By using the ability to collaborate online, connect with an audience, and communicate in a way that, say, mailing a brochure simply can’t, we were able to break the record for the most number of donors to a State Representative campaign in Kansas. Almost all of these donations were less than $10. Almost 50 donations were $1 each from people who know that we need real change, but they’ve been hit too hard by the economy to afford more.
We raised more money from more local donors than my three-term incumbent opponent. It means, too, that I have no strings attached to my funding because it’s not money from lobbyists or special interest groups. Hundreds of friends emailed me when they sent in a small donation. Mike said, “I have not had a job in sixteen months. Eight bucks and change will still move my old Ford Explorer about 40 miles if I drive real carefully. And I’ll be glad to avoid some driving so that your voice is heard in Topeka - LOUDLY, please!”

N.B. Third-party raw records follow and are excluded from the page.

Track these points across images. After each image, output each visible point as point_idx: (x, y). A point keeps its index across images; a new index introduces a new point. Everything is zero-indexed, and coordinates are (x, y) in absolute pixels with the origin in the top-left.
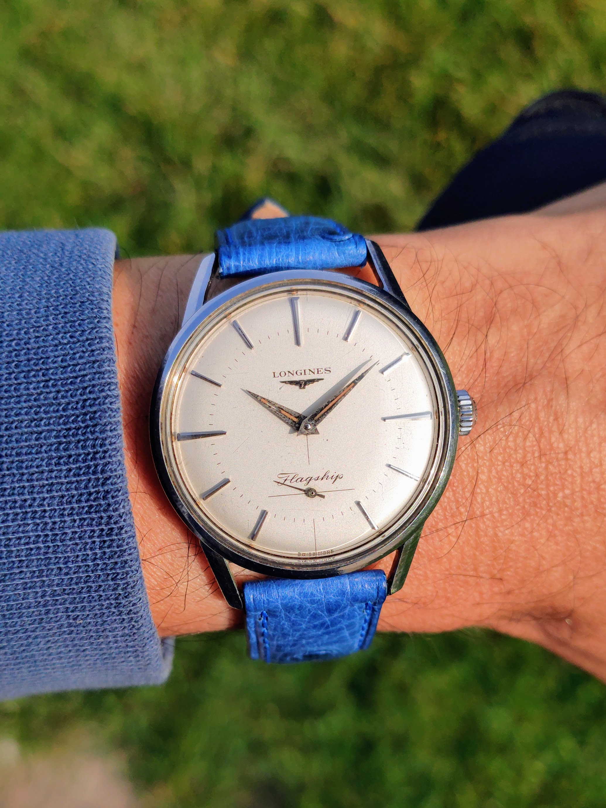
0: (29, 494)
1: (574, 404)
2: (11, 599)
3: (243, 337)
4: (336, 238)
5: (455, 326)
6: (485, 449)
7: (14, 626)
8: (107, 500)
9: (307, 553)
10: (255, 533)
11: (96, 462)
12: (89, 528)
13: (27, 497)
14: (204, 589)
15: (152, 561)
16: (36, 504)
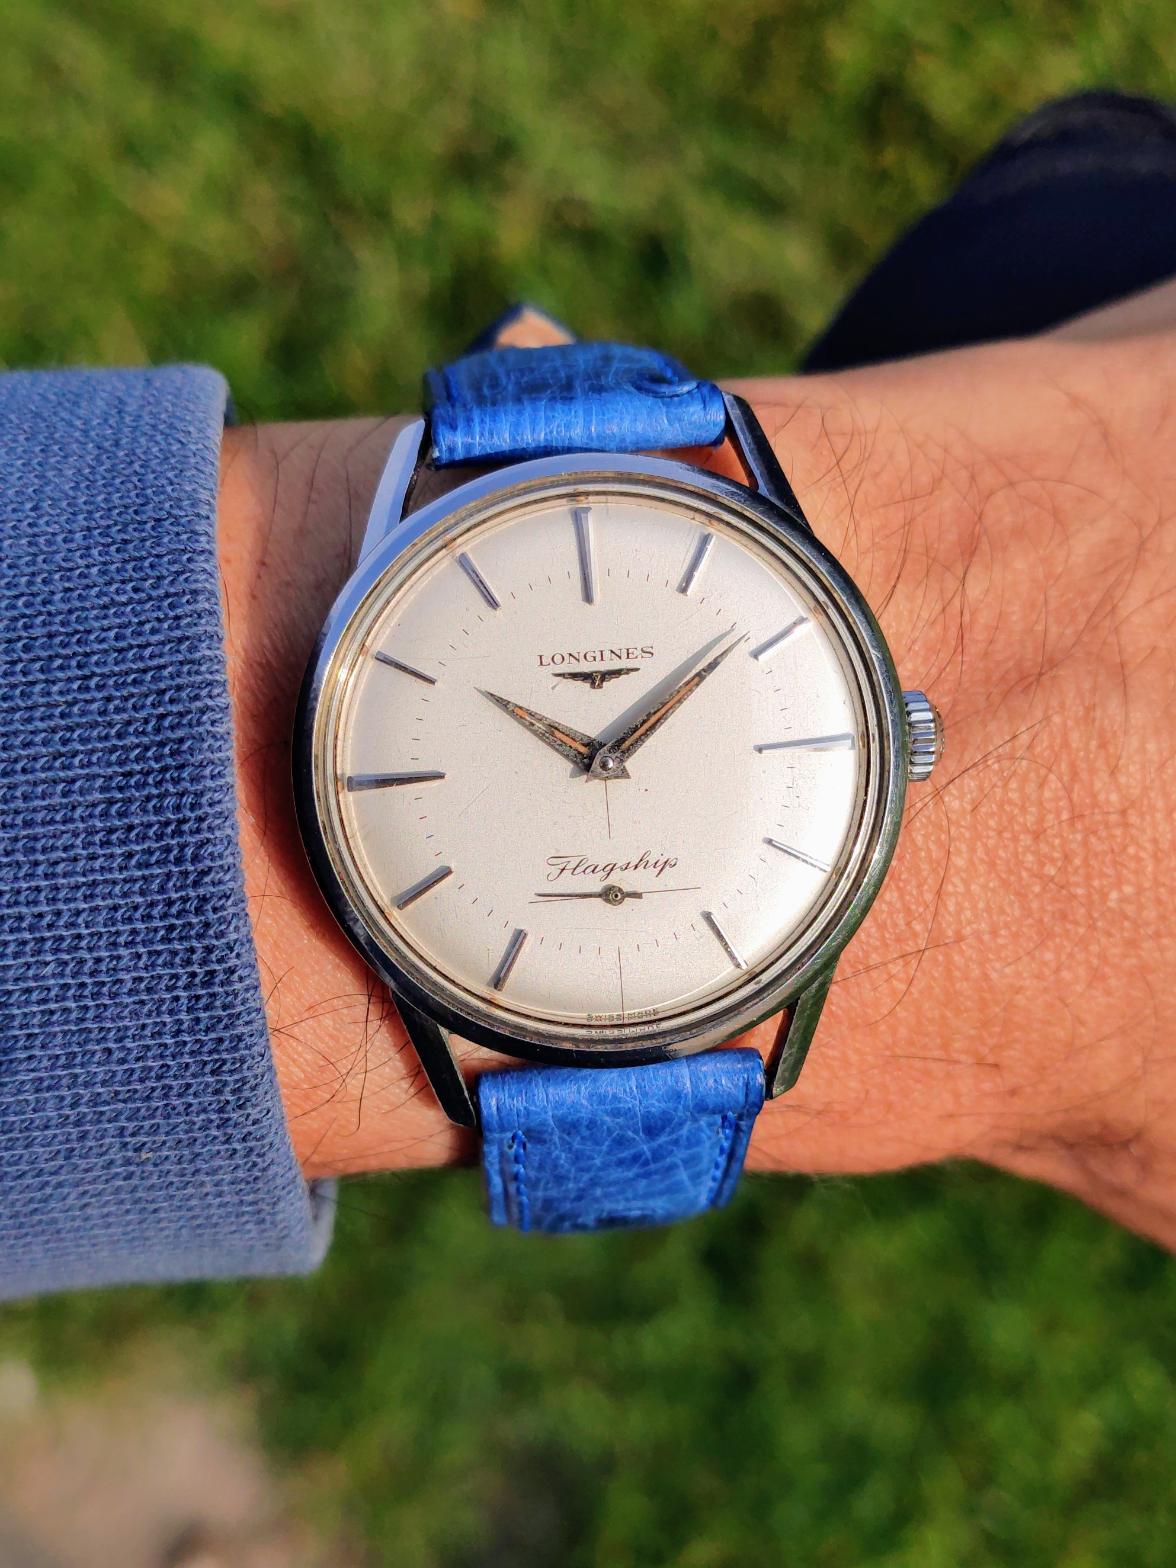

I’ve made a lot of friends online over the years, but I never realized how wonderful they truly were until now. Imagine knowing that as a Representative you should vote one way, but doing so would alienate the lobbyists who fund your campaign. I could never vote against the interests of my neighbors in Olathe. Fortunately, I have the luxury of voting to do what’s right instead of voting in a manner that secures more lobbyist money like some politicians.
As of today, I’m back to campaigning: walking door to door, meeting people and listening to them, and trying to figure out how to solve problems in new ways. And blogging it, of course.